*WHAT NEEDS TO BE DONE*:
Extend the passage about GM's zero-waste blueprint, starting right after its last sentence.

*SUPPLIED PASSAGE*:
GM released a downloadable blueprint “The Business Case for Zero Waste” in an effort to help companies of all sizes and industries reduce waste and create efficiencies.

The automaker, which recycles 90 percent of its worldwide manufacturing waste and has 102 landfill-free facilities, said achieving a zero-waste status requires investment and a long-term view. However, upfront costs generally decrease in time, with revenue generated from recycling and reuse helping to offset the initial investment.

For example, in 2005 when GM started its pursuit of landfill-free facilities in the US, it invested about $10 for every ton of waste reduced. GM has cut its program costs by 92 percent and reduced total waste by 62 percent.

The company generated $2.5 billion in revenue between 2007 and 2010 through recycling activities. GM estimates its annual byproduct recycling and reuse revenue is now about $1 billion a year.

GM follows nine steps to achieve landfill-free status, practices it says can be applied by other companies as well.

GM begins by tracking waste data; defining zero waste; and prioritizing waste-reduction activities, such as eliminating the amount of byproduct materials, reusing or recycling materials onsite or externally and generating energy from materials through incineration.

Source records

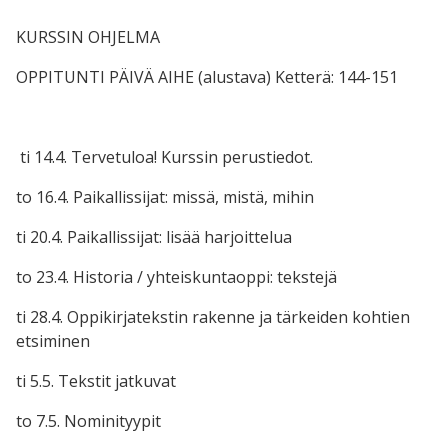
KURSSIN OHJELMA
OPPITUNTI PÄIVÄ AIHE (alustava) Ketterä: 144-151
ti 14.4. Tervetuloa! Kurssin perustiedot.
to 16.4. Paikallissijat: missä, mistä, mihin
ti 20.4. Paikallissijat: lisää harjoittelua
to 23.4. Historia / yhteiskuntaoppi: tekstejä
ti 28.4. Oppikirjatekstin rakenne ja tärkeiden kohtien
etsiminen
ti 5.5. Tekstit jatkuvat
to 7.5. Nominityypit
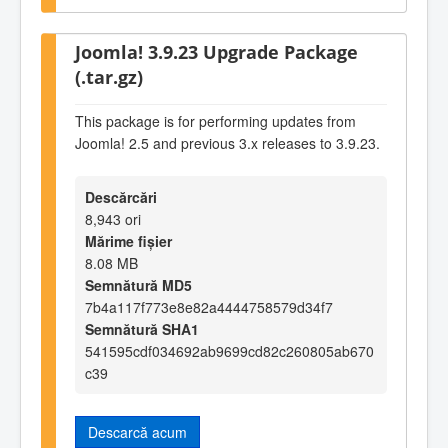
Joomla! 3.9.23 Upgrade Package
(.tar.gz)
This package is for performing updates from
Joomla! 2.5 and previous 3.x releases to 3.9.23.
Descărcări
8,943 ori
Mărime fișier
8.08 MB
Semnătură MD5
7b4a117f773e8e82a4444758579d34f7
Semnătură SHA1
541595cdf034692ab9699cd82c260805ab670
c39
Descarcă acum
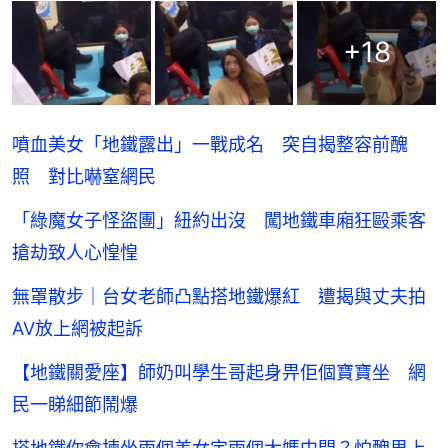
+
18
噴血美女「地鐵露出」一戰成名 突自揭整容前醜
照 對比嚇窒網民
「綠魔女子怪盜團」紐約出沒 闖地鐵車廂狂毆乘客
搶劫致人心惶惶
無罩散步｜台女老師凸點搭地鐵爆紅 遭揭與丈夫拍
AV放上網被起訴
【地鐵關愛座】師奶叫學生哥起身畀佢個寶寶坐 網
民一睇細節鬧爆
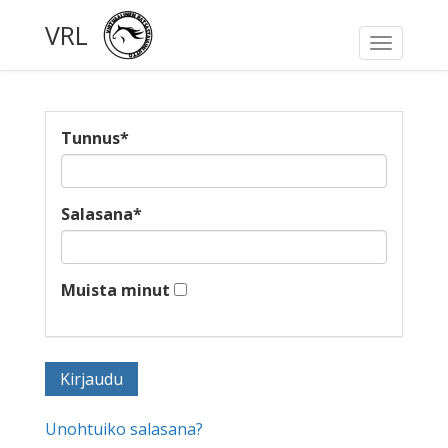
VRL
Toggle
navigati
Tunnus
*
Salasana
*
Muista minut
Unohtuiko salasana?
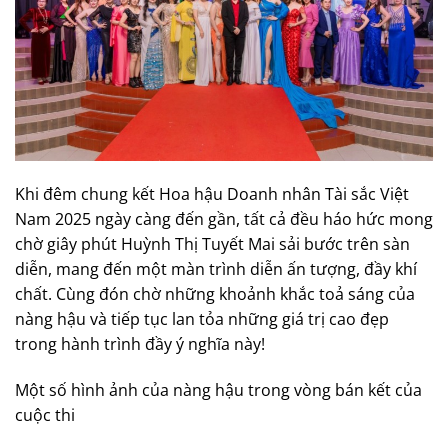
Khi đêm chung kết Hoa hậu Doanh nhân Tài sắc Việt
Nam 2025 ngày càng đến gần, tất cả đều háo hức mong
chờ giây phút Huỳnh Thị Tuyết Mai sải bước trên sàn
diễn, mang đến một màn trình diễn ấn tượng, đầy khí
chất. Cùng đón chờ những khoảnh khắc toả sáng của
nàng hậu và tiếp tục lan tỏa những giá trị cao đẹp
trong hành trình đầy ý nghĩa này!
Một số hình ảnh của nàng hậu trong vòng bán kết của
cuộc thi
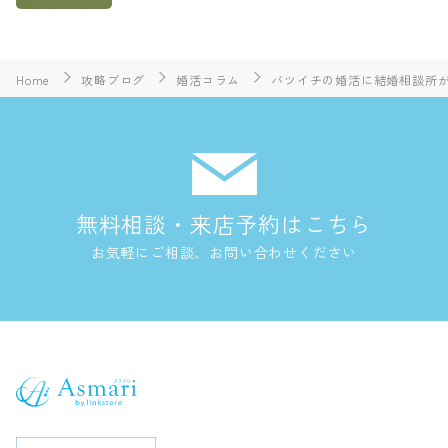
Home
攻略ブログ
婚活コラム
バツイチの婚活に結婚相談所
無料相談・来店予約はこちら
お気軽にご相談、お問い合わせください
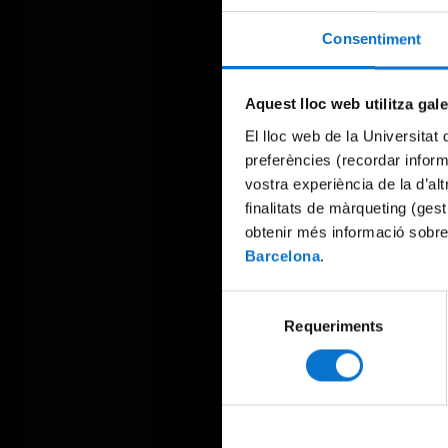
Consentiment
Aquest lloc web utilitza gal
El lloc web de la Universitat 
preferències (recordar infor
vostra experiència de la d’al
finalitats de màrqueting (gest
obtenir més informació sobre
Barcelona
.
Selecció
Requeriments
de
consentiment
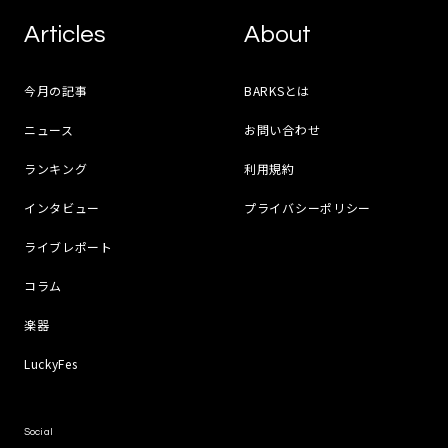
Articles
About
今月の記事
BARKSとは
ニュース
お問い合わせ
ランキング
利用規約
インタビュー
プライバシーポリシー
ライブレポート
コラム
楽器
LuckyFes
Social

*RESULT FOR THIS EXERCISE*:
GM then engages employees to build a sustainable culture by creating rewards for new waste-reduction ideas. The company, for example, converted 227 miles of oil-soaked booms from the Gulf of Mexico oil spill, off the Alabama and Louisiana coasts, into a production year’s worth of air deflectors in the Chevrolet Volt.

Other ideas included recycling cardboard packaging into Buick Verano and Lacrosse headliners to provide acoustic padding that reduces noise in the passenger compartment; and reworking pallets to form wood beams for the homebuilding industry.

A small corporate team oversees, coordinates and supports the waste program at GM to ensure a holistic approach and the sharing of best practices across the company.

GM then works to strengthen supplier partnerships; resolve regulatory challenges; and goes through a landfill-free verification process.

GM recommends that, even once a facility becomes landfill-free, the company should work to improve waste performance to reduce environmental footprint and costs, and generate additional revenue.